Ilustrasi Sekolah Sepak Bola
Gambaran Tentang Kondisi SSB di Indonesia

Bagi orang tua yang berminat memberi pendidikan sepak bola kepada anaknya, kini tidak usah repot lagi mencari lembaganya. Sekolah Sepak Bola (SSB) sudah berdiri dimana-mana, bahkan di seluruh provinsi. Terutama di setiap kota yang kompetisinya sepak bolanya berjalan.

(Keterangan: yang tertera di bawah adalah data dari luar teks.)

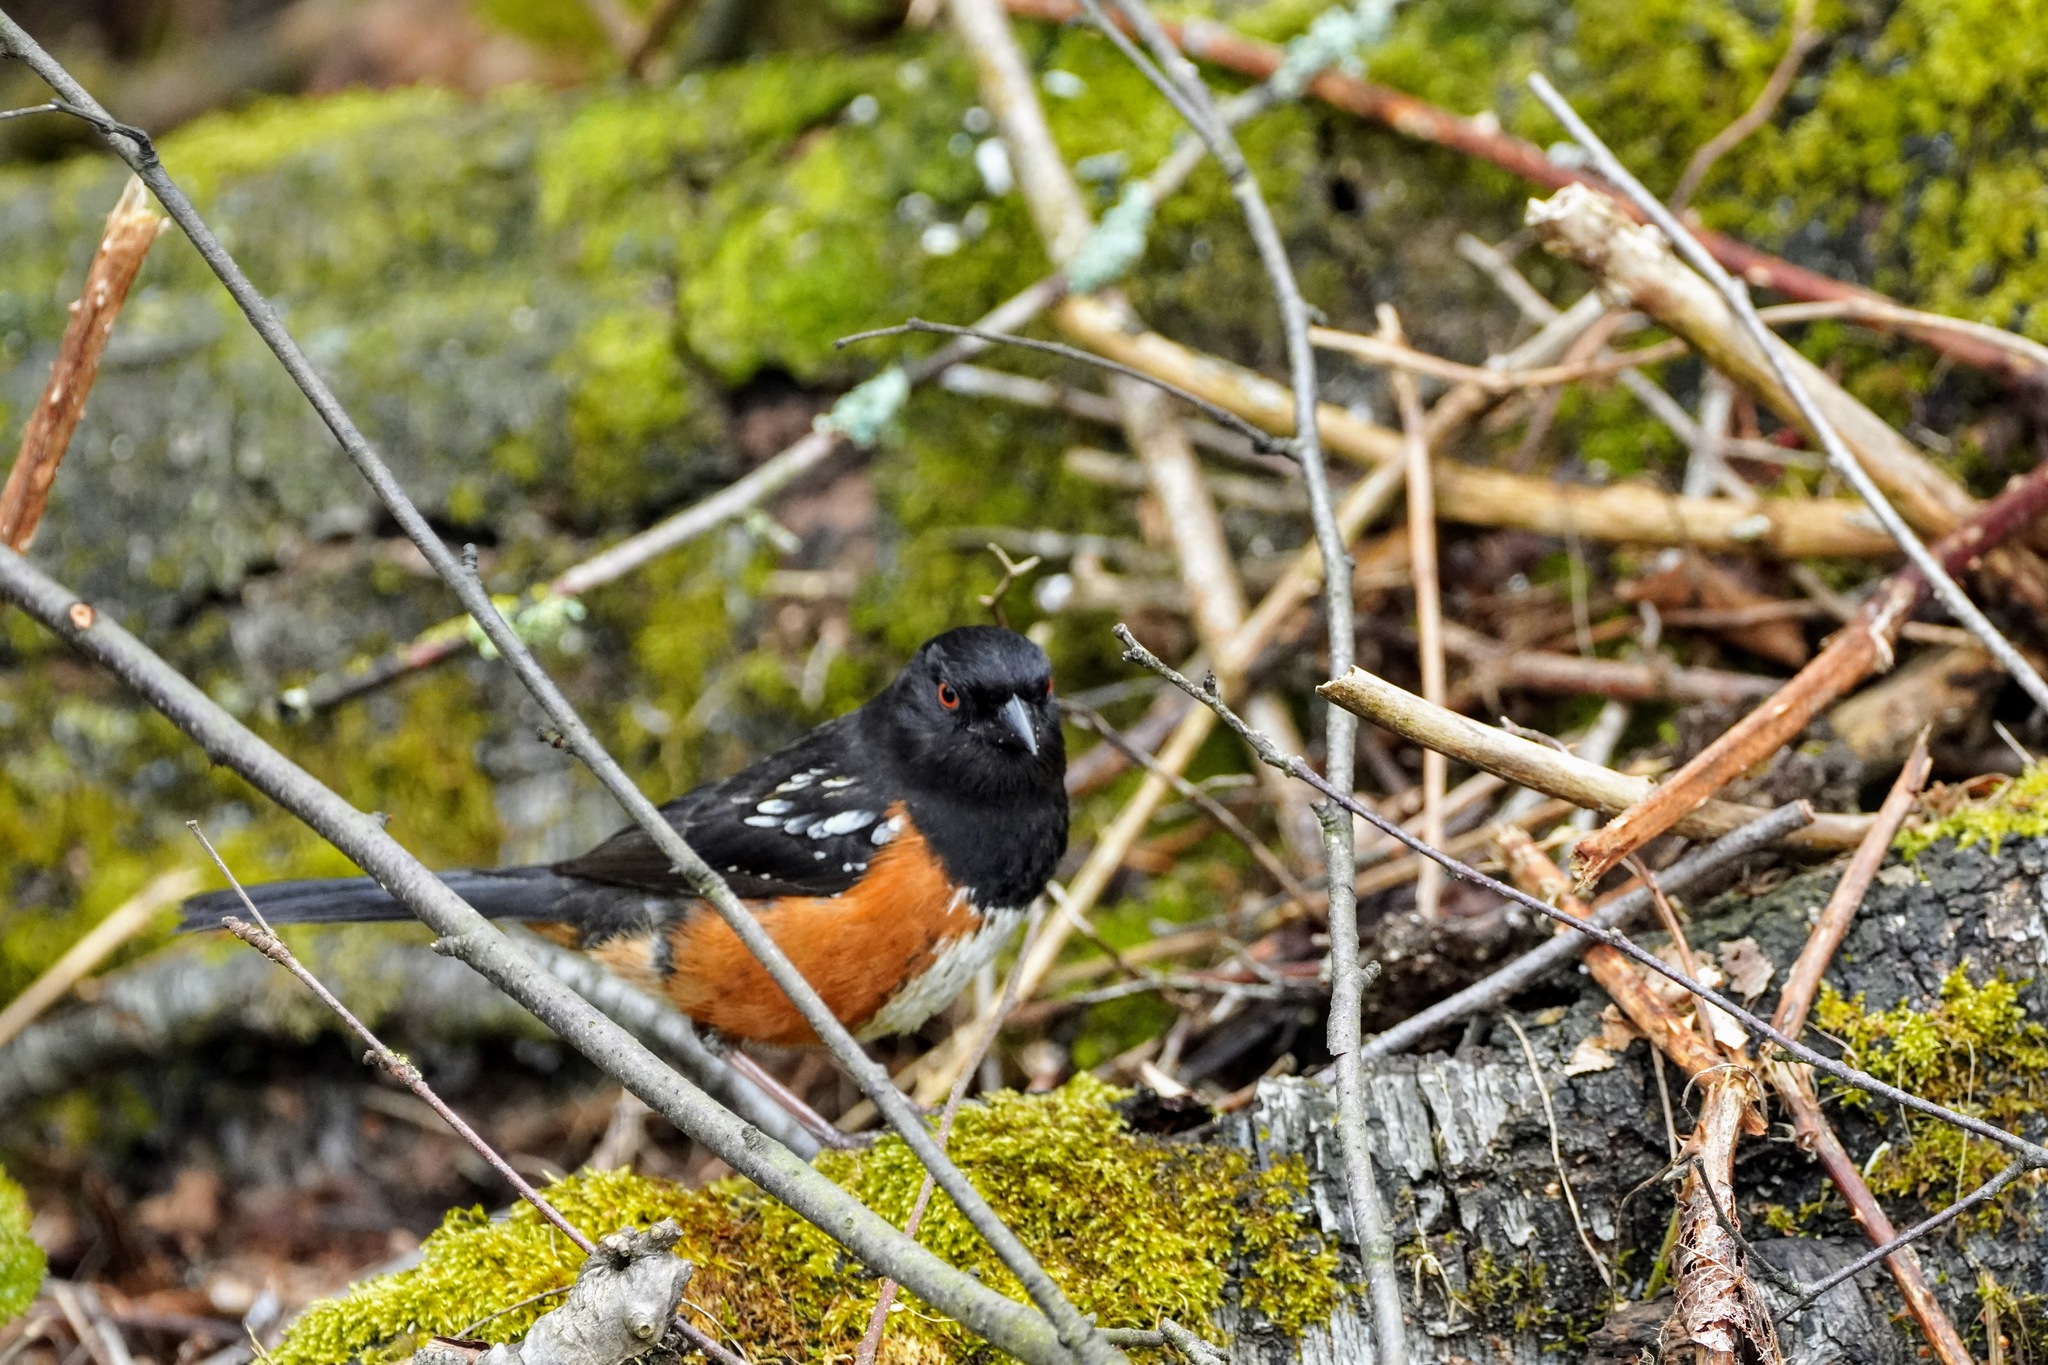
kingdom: Animalia
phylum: Chordata
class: Aves
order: Passeriformes
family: Passerellidae
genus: Pipilo
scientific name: Pipilo maculatus
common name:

Namun sebelum mempercayakan SSB untuk memberikan pendidikan sepak bola perlu dipertimbangkan berbagai aspek. Dari pola latihan, sebagian besar hampir sama tak ada perbedaan secara signifikan. Namun, jika mengamati faktor nonteknis, banyak perbedaan antara SSB yang bagus dan yang biasa-biasa saja. Berikut kiat memilih SSB yang baik :

1. Program dan kurikulum

Aspek ini mencakup kesesuaian usia dan program latihan. Hal ini berguna agar program latihan bisa berjalan secara maksimal dan efektif. Biasanya SSB yang memiliki kurikulum jelas memiliki manajemen organisasi yang baik dan diisi oleh orang-orang yang kompeten, paham pengembangan pendidikan anak.

2. Manajemen

SSB yang berkualitas biasanya memiliki struktur manajemen yang baik. Misalnya mereka memiliki kepala sekolah, kepala pelatih, asisten pelatih di berbagai level usia, bendahara, fisioterapis, sekretaris, atau bahkan humas.

3. Lisensi pelatih

Perlu untuk menanyakan lisensi pelatih, seperti A atau B dari AFC (Federasi Sepak Bola Asia) atau FIFA (badan sepak bola dunia). Untuk menjadi pelatih SSB tidak mudah. Seorang pelatih SSB minimal harus memiliki lisensi C nasional. Sehingga dia akan tahu persis kapan harus latihan, game, atau pembentukan karakter.

4. Training time

Dapat dipastikan SSB yang baik memiliki jadwal latihan yang konsisten dan terukur. Pilihlah sesuai kebutuhan anak.

5. Latar belakang

Tidak ada salahnya mengetahui tentang latar belakang sebuah SSB. Seperti di luar negeri, akademi sepak bola yang sudah mapan biasanya dibangun oleh pribadi-pribadi yang teguh mencintai dunia sepak bola. Semakin tua usia SSB salah satu pertanda bahwa lembaga tersebut mumpuni.

6. Kemandirian

Setiap SSB memiliki kebijakan masing-masing. Biasanya SSB yang berkualitas memiliki kedisiplinan untuk menumbuhkan kepercayaan, sikap, dan kemandirian siswanya. SSB yang sudah mapan juga memberi pemahaman lain seperti attitude dan kewirausahaan. Ini diperlukan jika siswa pada akhirnya pensiun bermain bola atau tidak lolos seleksi.

7. Aktif berkompetisi dan prestasi

Menurut ketentuan FIFA, SSB sebaiknya melakoni 600 jam pertandingan per tahunnya. Itu artinya, rata-rata setiap pekan bermain di dua laga resmi. Beberapa SSB di Jakarta, Medan, dan Surabaya sadar soal itu. Mereka pun rutin ikut kompetisi reguler di bawah PSSI. Beberapa SSB menyiasatinya dengan mengadakan turnamen sendiri. Tak masalah jika hanya diikuti kurang dari 15 SSB.